FF from individual follicles was aspirated and after collecting the oocytes the fluid was centrifuged for 10 min at 1500 r.p.m. and the supernatants were frozen and stored at −70°C for future analysis.
We performed the fertilization with intracytoplasmatic sperm injection (ICSI) depending on the andrological status (sperm count less than 15M/ml), the maternal age (> 35) and the number of the previous IVF cycles the patient had before (>2). The oocytes selected for ICSI were denuded with hyaluronidase and were assessed for maturity. Only metaphase II oocytes, identified by the presence of the first polar body, were chosen for fertilization. ICSI was performed 3–6 h after oocyte recovery in the medium G-MOPS™. The remained oocytes were fertilized with the conventional IVF method in a bicarbonate buffered medium (G-IVF™, Vitrolife®, Göteborg, Sweden). Fertilization was assessed 24 hours later in the medium G-1™ v5 (Vitrolife®, Göteborg, Sweden), the presence of two pronucleus signed the fertilization.
Embryo transfers were done 3–5 days after the oocyte retrieval. From day 3 to blastocyst stage we use the medium G-2™v5 (Vitrolife®, Göteborg, Sweden). According to the patient request we transferred one, two or three embryos. Cryopreservation of the remaining embryos was performed at this stage according to the Hungarian law. Progestogen supplementation was provided using 300 mg of progesterone 3 times a day (Utrogestan; Lab.Besins International S.A.®, Paris, France).
To evaluate the success of the treatment transvaginal ultrasound examination was performed 21 days after the embryo transfer to detect gestational sac.
Measurements of FC and ACs
FC and all the ACs were determined by butyl-ester forms using isotope dilution mass spectrometry (MS) method in a Micromass Quattro Ultima (Manchester, UK) ESI triple-quadrupole mass spectrometer coupled with a Waters 2795 HPLC (Milford, MA, USA) system for sample introduction. For sample preparation 10 μl of serum or FF was used and a previously described procedure was followed . During the ESI/MS/MS analysis FC and ACs were measured by positive precursor ion scan of m/z 85, with a scan range of m/z: 200?550. The applied capillary voltage, cone voltage and collision energy were 2.54 kV, 55 V and 26 eV, respectively.
Our mass spectrometry facility is a registered participant in the International Newborn Screening Quality Assurance Program organized by the Center for Disease Control and Prevention, USA .
Routine hormone measurements were performed by using commercially available immunoassay kits. FSH and LH were measured with the electrochemiluminescent assay of Roche Ltd. (Elecsys 2010), while beta-HCG was measured with radioimmunoassay (Laborexpert, Hungary).

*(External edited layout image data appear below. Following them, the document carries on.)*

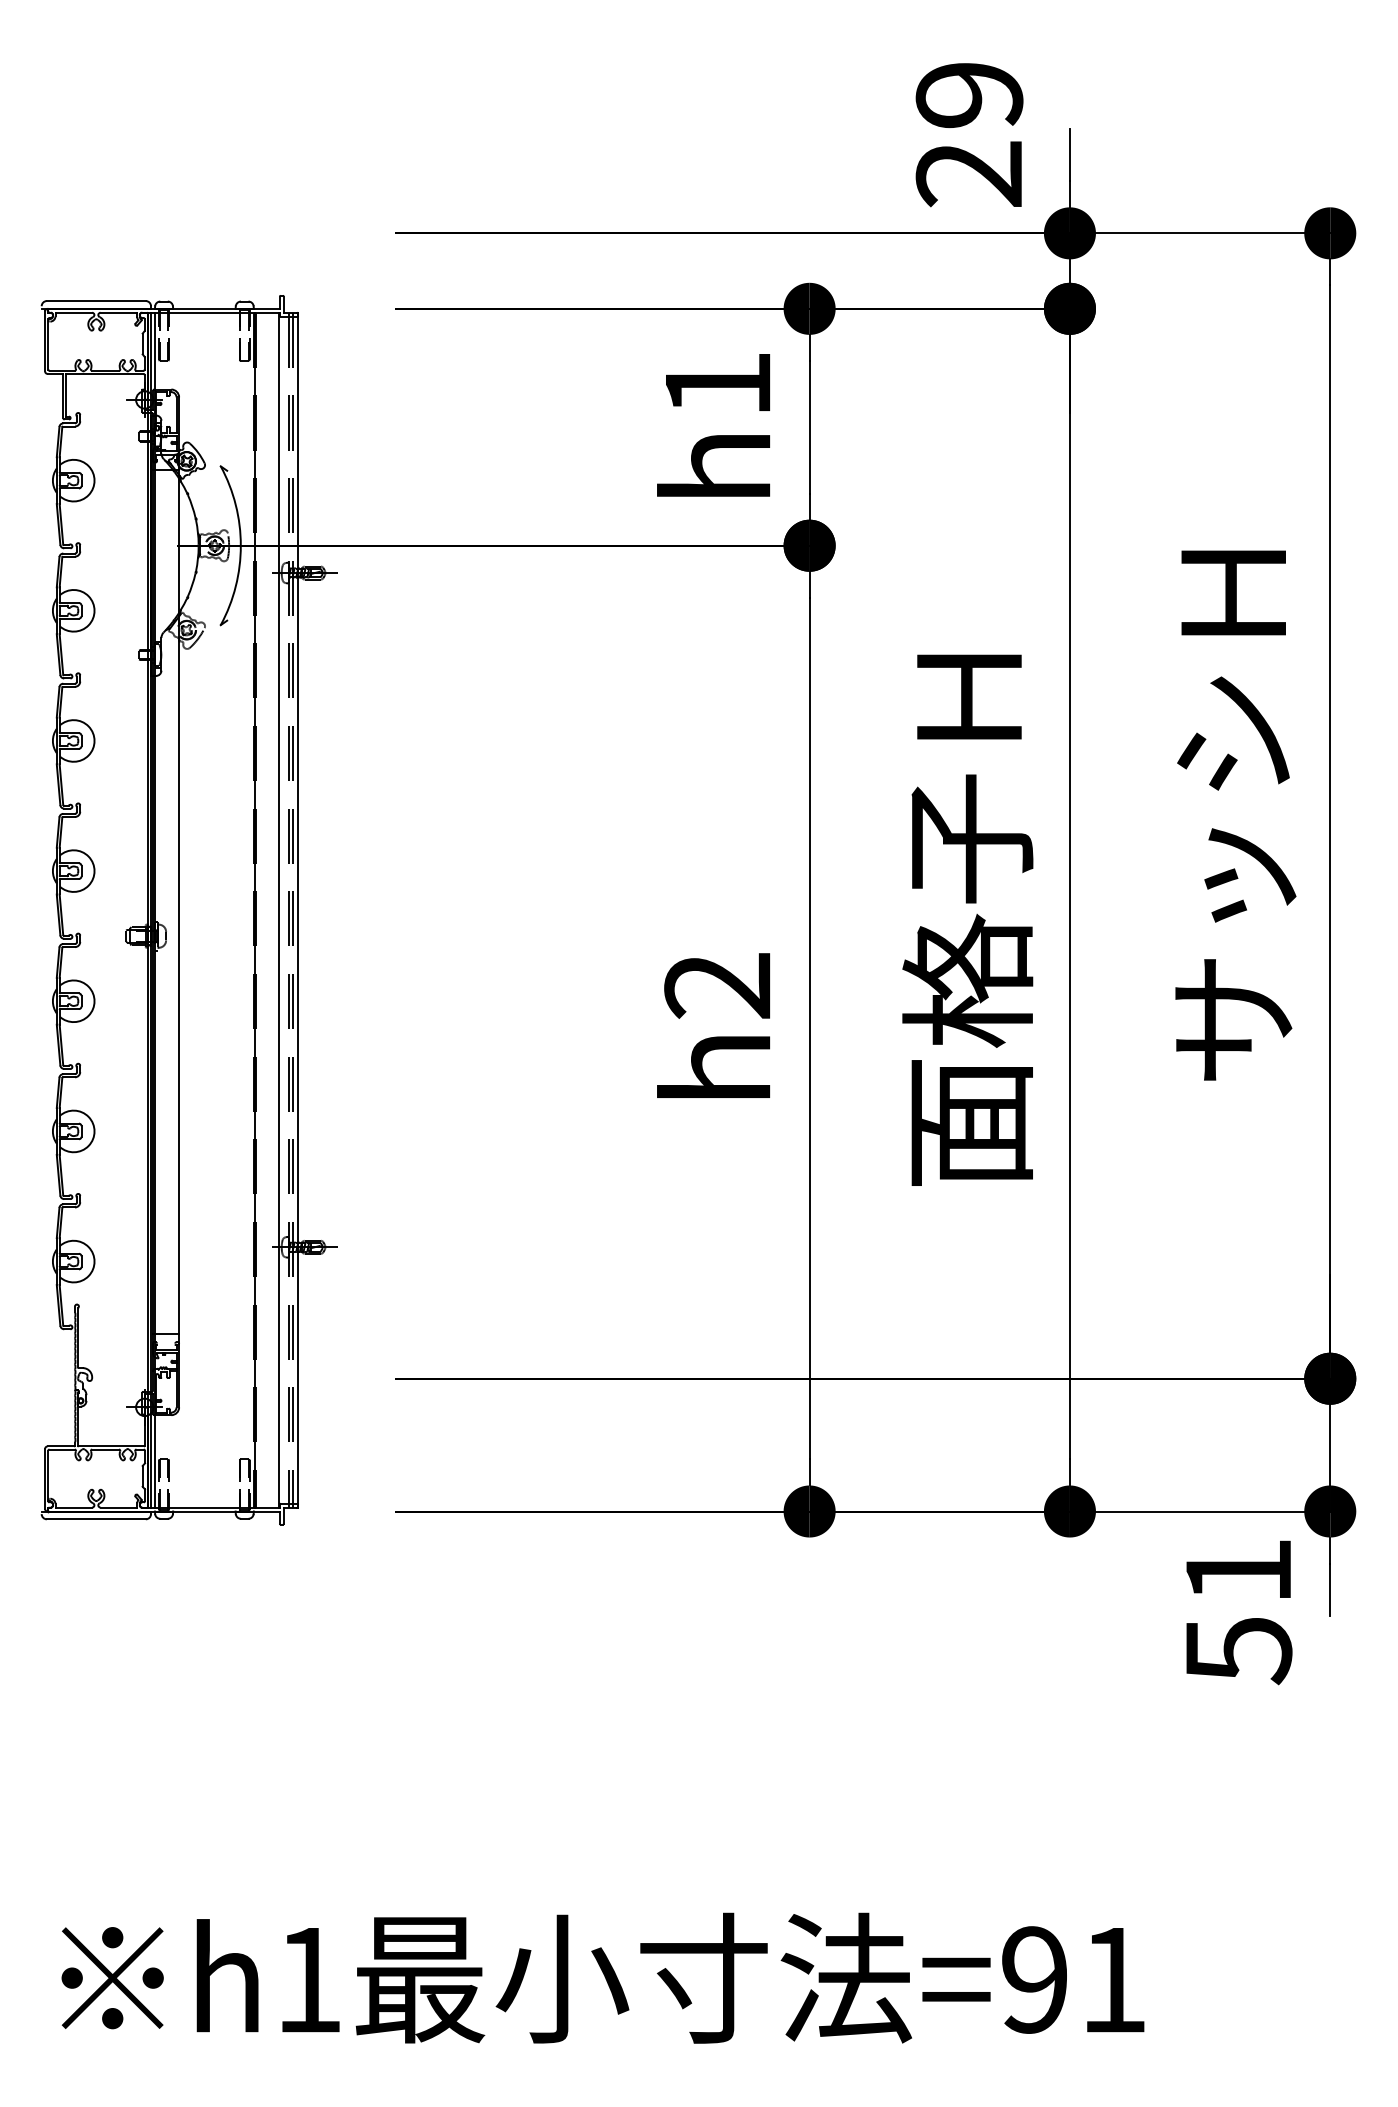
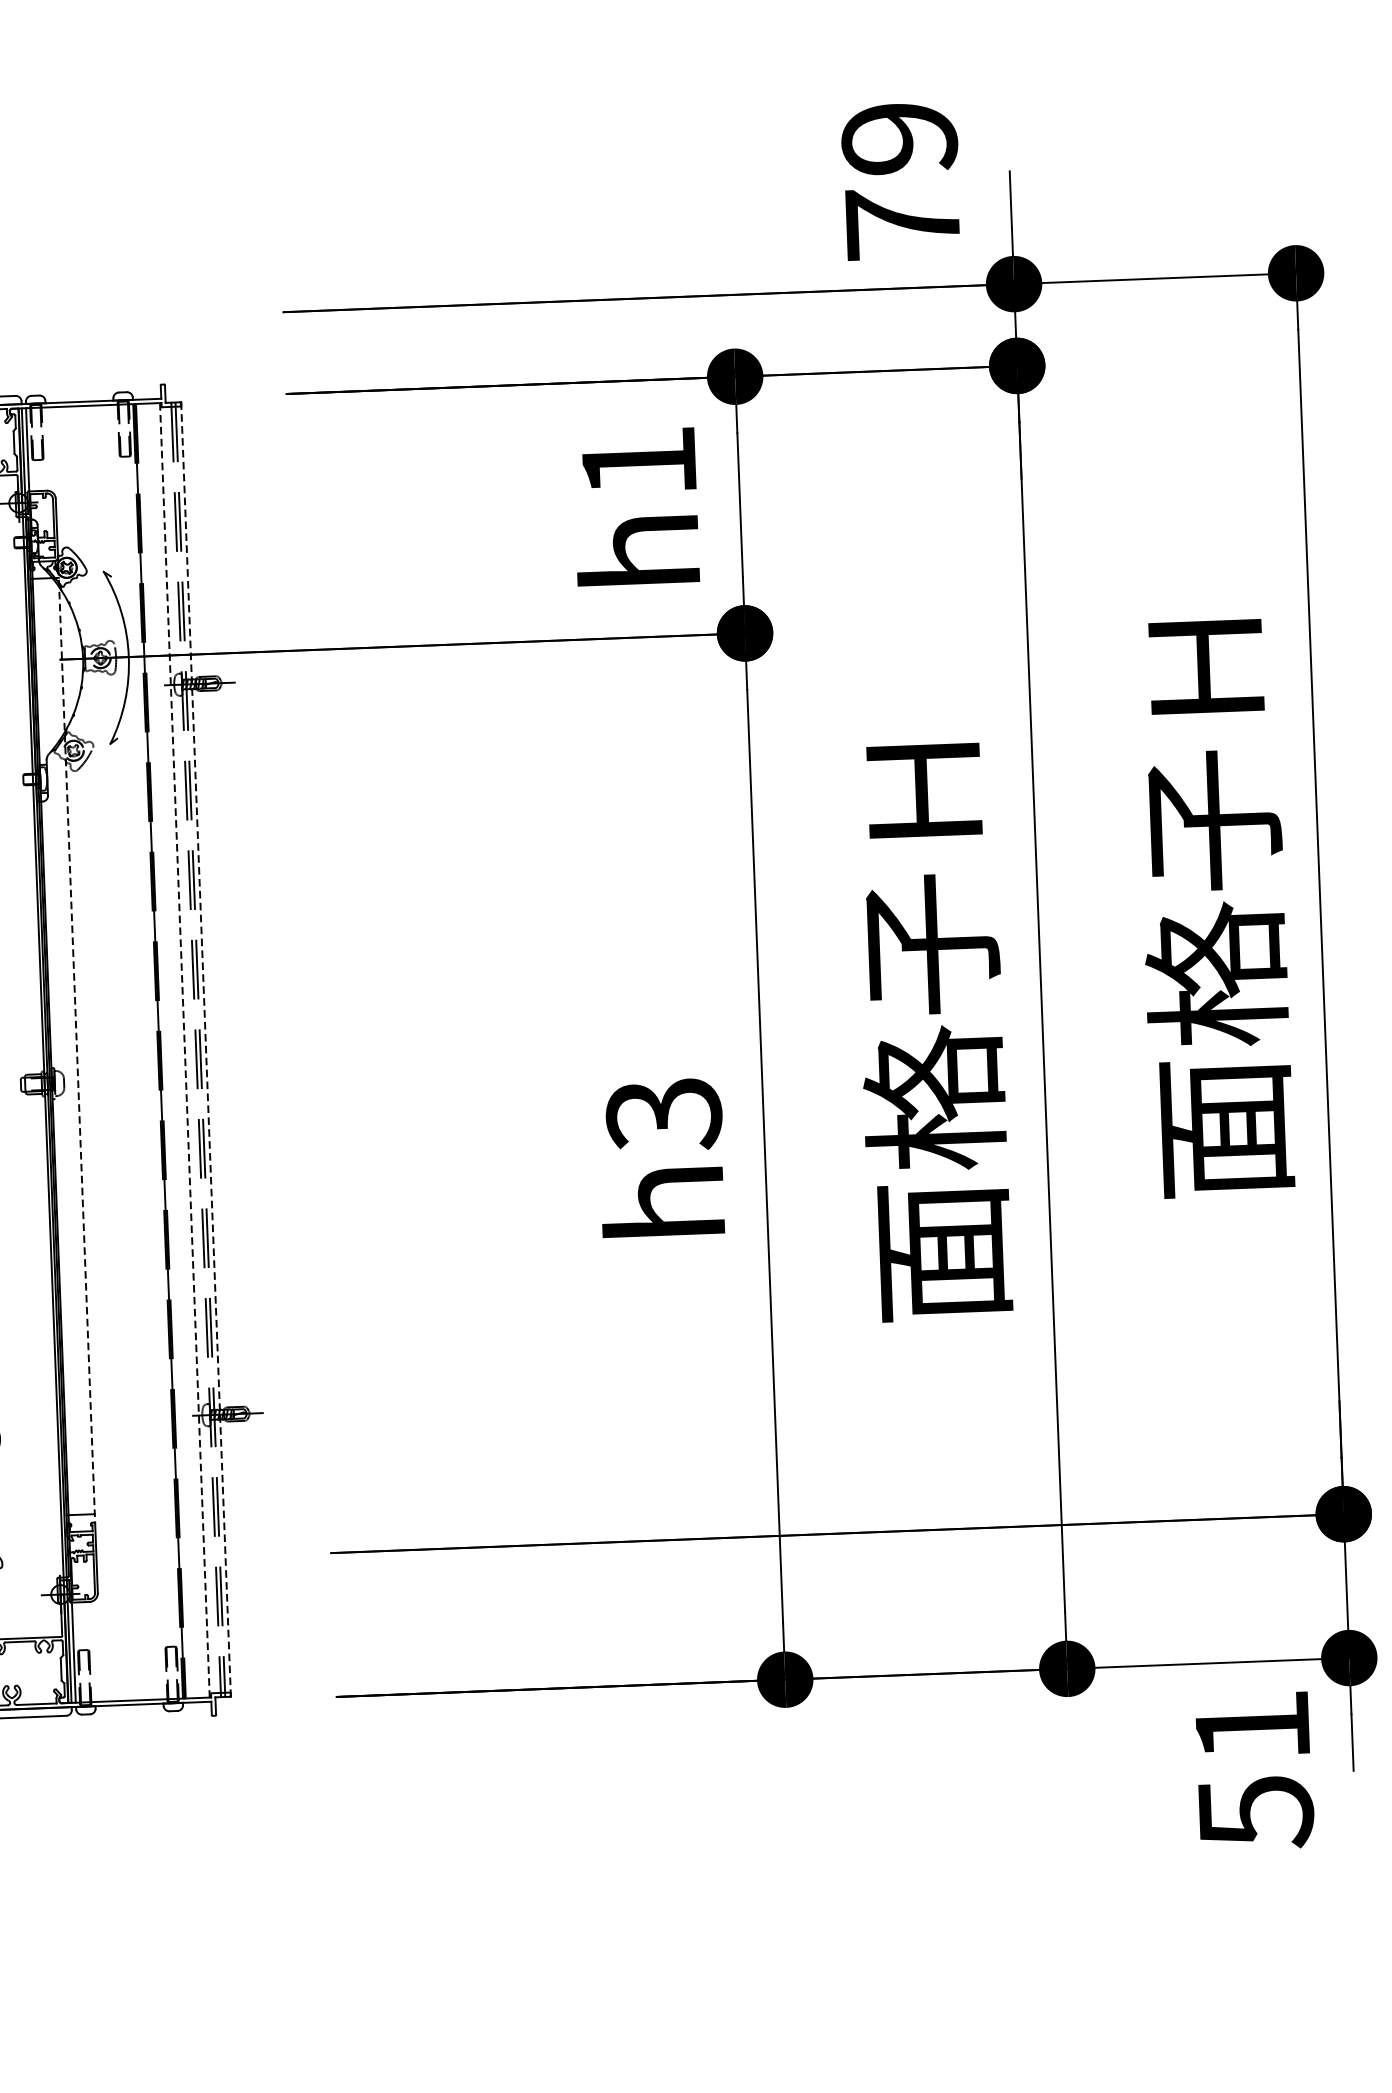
text: (968, 174) -> (901, 224), 29 -> 79
text: (1231, 875) -> (1215, 973), サッシＨ -> 面格子Ｈ
line: (179, 902) -> (77, 1046), solid -> dashed
line: (278, 910) -> (184, 1050), solid -> dashed
line: (298, 910) -> (206, 1049), solid -> dashed
text: (717, 986) -> (663, 1114), h2 -> h3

All statistical analyses were performed using SPSS, version 20 (SPSS Inc., Chicago, IL, USA). Normality of data was evaluated by Kolmogorov-Smirnov test. Variables are presented as median and interquartile range. Differences in carnitine ester concentrations between patient and control groups were analysed using the Kruskal-Wallis test. If changes were found to be significant, Mann–Whitney U test were performed. Data binning was applied in the case of oocyte and embryo number. This process is a data pre-processing technique used to reduce the effects of minor observation errors. Optimal binning thresholds, resulting into harmonic groups were offered by the statistical program. For correlation analysis between serum and follicular fluid values, the non-parametric Spearman’s bivariate test was used. A difference of p<0.05 was considered as significant.